## Page-level text extractions
◇ ◇ ◇ ◇ ◇
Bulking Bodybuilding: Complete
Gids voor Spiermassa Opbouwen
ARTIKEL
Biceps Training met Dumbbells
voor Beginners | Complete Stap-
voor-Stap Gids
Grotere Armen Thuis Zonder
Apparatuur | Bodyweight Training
◇ ◇ ◇ ◇ ◇
## Task objective
Report every line of the material above that contains the word "Complete". Case counts.

## Result for this exercise
Bulking Bodybuilding: Complete
voor Beginners | Complete Stap-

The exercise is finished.